Remember how the Bank of England intervened in the gilts market, buying British bonds to push prices back up and yields back down, so that pension funds that had leveraged their massive gilt holdings had time to find other collateral for those bets?
Ya – it worked for a little while. Emphasis on ‘little’. For example, British real 10-year yields are back above 1%, erasing the change from BoE buying. For context: less than a month ago they were below minus 1%. I outline that shift and time frame because those are incredibly difficult changes for anyone trying to manage money.
It feels like we obsess over central bank governors these days, to an extent that sometimes seems crazy. But the way our financial world is structured today means their actions matter. BoE Governor Andrew Bailey gave us a solid example of that on Tuesday when he said the bank would stop its brand-new bond-buying program at the end of this week.
Gilt yields immediately rose again, re-attaining their peaks from before the bank intervened, and the pound slid. Cause and effect were very clear:
And fair enough. The BoE intervened to contain systemic financial risk and then, just a few weeks later, said it would no longer contain those risks, which are still clearly present. I get that the bank didn’t want to get stuck buying bonds for an extended period, since it is trying to tamp down inflation and buying bonds boosts inflation, but still.
Many commentators pointed out that the BoE left the market to malfunction despite being the primary cause of the malfunction. And fairly so. It’s been known and discussed for a decade that, after so much bond buying by central banks, there are all kinds of risks now primed should yields suddenly rise.
Remember, bond buying boosts bond prices, which suppresses yields. With central banks buying bonds almost constantly since the Great Financial Crisis, falling yields had become the only trend in the bond world. And so immense pools of money positioned for that.
But when everyone is positioned for the same thing and that thing suddenly changes, watch out. Especially when the thing in question is a massive market of low-risk must-own notes.

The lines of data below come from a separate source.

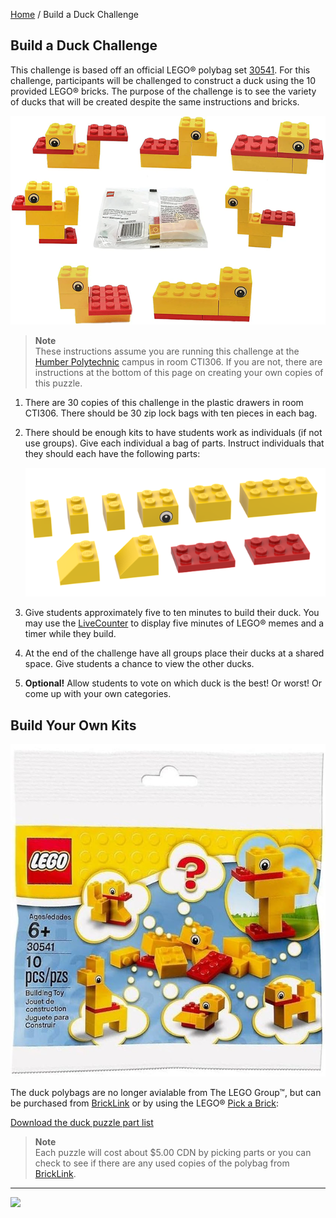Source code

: [Home](/) / Build a Duck Challenge

<style>@import url("//readme.codeadam.ca/readme.css");</style>

## Build a Duck Challenge

This challenge is based off an official LEGO&reg; polybag set [30541](https://www.lego.com/en-ca/product/animal-free-builds-make-it-yours-30541). For this challenge, participants will be challenged to construct a duck using the 10 provided LEGO&reg; bricks. The purpose of the challenge is to see the variety of ducks that will be created despite the same instructions and bricks.

![Cube Banner](/images/duck/duck-examples.png)

> **Note**  
> These instructions assume you are running this challenge at the [Humber Polytechnic](https://humber.ca/) campus in room CTI306. If you are not, there are instructions at the bottom of this page on creating your own copies of this puzzle.

1. There are 30 copies of this challenge in the plastic drawers in room CTI306. There should be 30 zip lock bags with ten pieces in each bag. 

2. There should be enough kits to have students work as individuals (if not use groups). Give each individual a bag of parts. Instruct individuals that they should each have the following parts:

    ![Duck Part List](/images/duck/duck-parts.png)

3. Give students approximately five to ten minutes to build their duck. You may use the [LiveCounter](https://pages.codeadam.ca/livecounter/) to display five minutes of LEGO&reg; memes and a timer while they build.

4. At the end of the challenge have all groups place their ducks at a shared space. Give students a chance to view the other ducks.

5. **Optional!** Allow students to vote on which duck is the best! Or worst! Or come up with your own categories.

## Build Your Own Kits

![LEGO&reg; Poplybag 30541](/images/duck/duck-polybag.png)

The duck polybags are no longer avialable from The LEGO Group&trade;, but can be purchased from [BrickLink](https://www.bricklink.com/v2/catalog/catalogitem.page?S=30541-1) or by using the LEGO&reg; [Pick a Brick](https://www.lego.com/en-ca/pick-and-build/):

[Download the duck puzzle part list](/partlist/duck-partlist.csv)

> **Note**  
> Each puzzle will cost about $5.00 CDN by picking parts or you can check to see if there are any used copies of the polybag from [BrickLink](https://www.bricklink.com/v2/catalog/catalogitem.page?S=30541-1).

---

<a href="https://codeadam.ca">
<img src="https://cdn.codeadam.ca/images@1.0.0/codeadam-logo-coloured-horizontal.png" width="100">
</a>
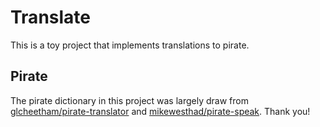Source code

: # Translate
This is a toy project that implements translations to pirate.

## Pirate
The pirate dictionary in this project was largely draw from [glcheetham/pirate-translator](https://github.com/glcheetham/pirate-translator) and [mikewesthad/pirate-speak](https://github.com/mikewesthad/pirate-speak). Thank you!
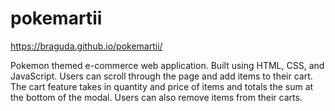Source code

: # pokemartii

https://braguda.github.io/pokemartii/

Pokemon themed e-commerce web application. Built using HTML, CSS, and JavaScript. Users can scroll through the page and add items to their cart. The cart feature 
takes in quantity and price of items and totals the sum at the bottom of the modal. Users can also remove items from their carts.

This is not a UK phenomenon. This is everywhere. That this crisis is hitting gilts is significant for those invested in the UK market – but also for the questions it is raising about what might fall apart next.
Jamie Dimon is the head of JP Morgan Chase. Much was made of his recent forecast that the S&P might well fall another 20% from here and that the US economy will soon be in a recession. Sure, that was the headline…but he also said this in his outlook:
The likely place you’re going to see more of a crack and maybe a little bit more of a panic is in credit markets, and it might be ETFs, it might be a country, it might be something you don’t suspect. If you make a list of all the prior crises, sitting here we would not have predicted where they came from, though I think you could predict this time that it probably will happen. So if I was out there I’d be very cautious. If you need money, go raise it.
At the end of the day, when financial conditions change quickly, odds are that something will break. That’s what happened in 2008. Back then, a series of instruments that worked in the financial conditions that had prevailed for years failed when those conditions changed. That, my friends, is why people are paying so much attention to gilts: in case the UK crisis is a harbinger of crises to come elsewhere.
I don’t have an estimate of how likely that is. But I know it’s worth watching. A major crisis would change my investment thesis, which sans crisis rests on stepping back into the markets just as soon as the Fed stops raising rates. And that’s the plan I’m sticking with…unless some obscure credit instrument (a la 2008) or a mainstream debt instrument (like government bonds!) leads to a crisis.
Courtesy of The Resource Maven
Special Message from Gwen
I had an announcement to make / a pseudo-secret to reveal: I am rather pregnant. Baby Number 2 will arrive in about six weeks. I brought this up last week for two reasons. The first was to explain why the letter had been late several times recently: it turns out being an (ahem) older, third trimester diabetic is both a part-time job in terms of appointments and a challenge in terms of functionality! As much as I didn’t want to admit it, my efficiency has been down. So I apologize for the unreliable schedule – I’m doing my best.
The second reason was that I will disappear, for the most part, for about two months. I am sussing out contenders to fill my content gap in that time. I’m sure I will find someone. And it turns out my ‘leave’ will come at a good time: mid-November through New Year is often a quiet time in the broad markets (not always, but often!) and is reliably a quiet time in the mining sector, which should mean there isn’t all the much news deserving of comment.